DATA TO PROCESS: Begin
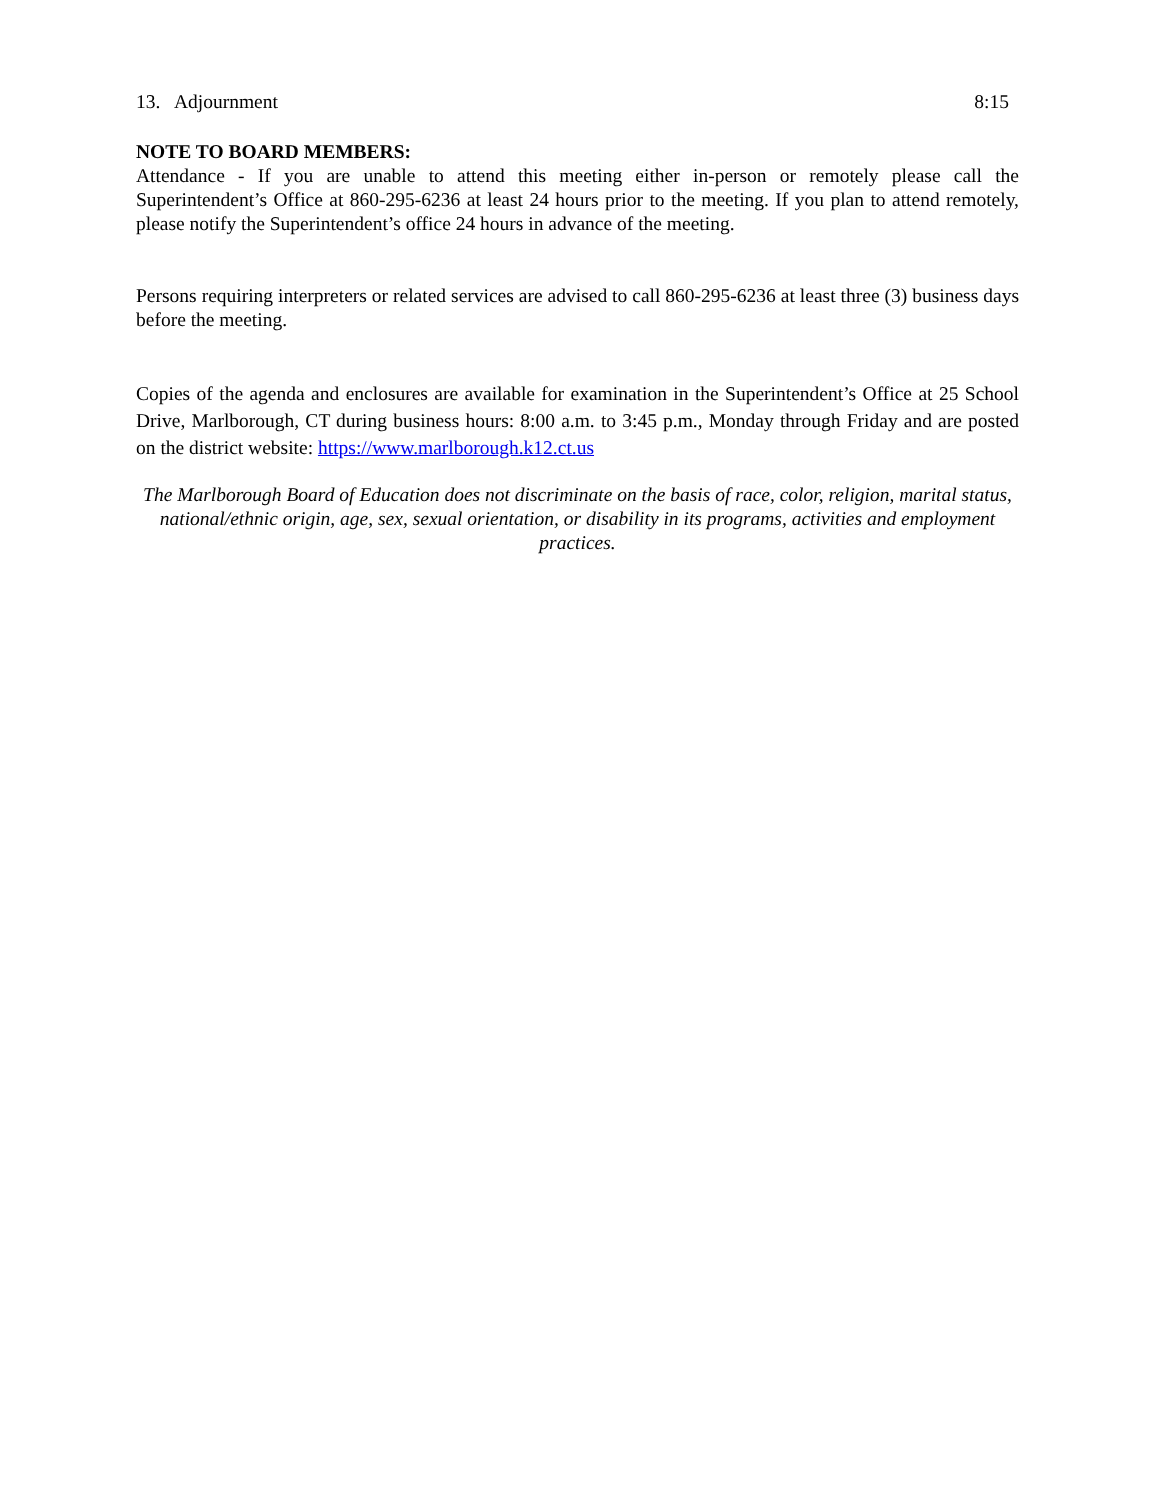13. Adjournment 8:15
NOTE TO BOARD MEMBERS:
Attendance - If you are unable to attend this meeting either in-person or remotely please call the Superintendent’s Office at 860-295-6236 at least 24 hours prior to the meeting. If you plan to attend remotely, please notify the Superintendent’s office 24 hours in advance of the meeting.
Persons requiring interpreters or related services are advised to call 860-295-6236 at least three (3) business days before the meeting.
Copies of the agenda and enclosures are available for examination in the Superintendent’s Office at 25 School Drive, Marlborough, CT during business hours: 8:00 a.m. to 3:45 p.m., Monday through Friday and are posted on the district website: https://www.marlborough.k12.ct.us
The Marlborough Board of Education does not discriminate on the basis of race, color, religion, marital status, national/ethnic origin, age, sex, sexual orientation, or disability in its programs, activities and employment practices.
DATA TO PROCESS: End
▶ _WHAT TO PRODUCE_:
Your answer should be the lines from the one containing "Persons requiring interpreters" to the end of the entries above, restated exactly and alone.

▶ _FINISHED EXERCISE_:
Persons requiring interpreters or related services are advised to call 860-295-6236 at least three (3) business days before the meeting.
Copies of the agenda and enclosures are available for examination in the Superintendent’s Office at 25 School Drive, Marlborough, CT during business hours: 8:00 a.m. to 3:45 p.m., Monday through Friday and are posted on the district website: https://www.marlborough.k12.ct.us
The Marlborough Board of Education does not discriminate on the basis of race, color, religion, marital status, national/ethnic origin, age, sex, sexual orientation, or disability in its programs, activities and employment practices.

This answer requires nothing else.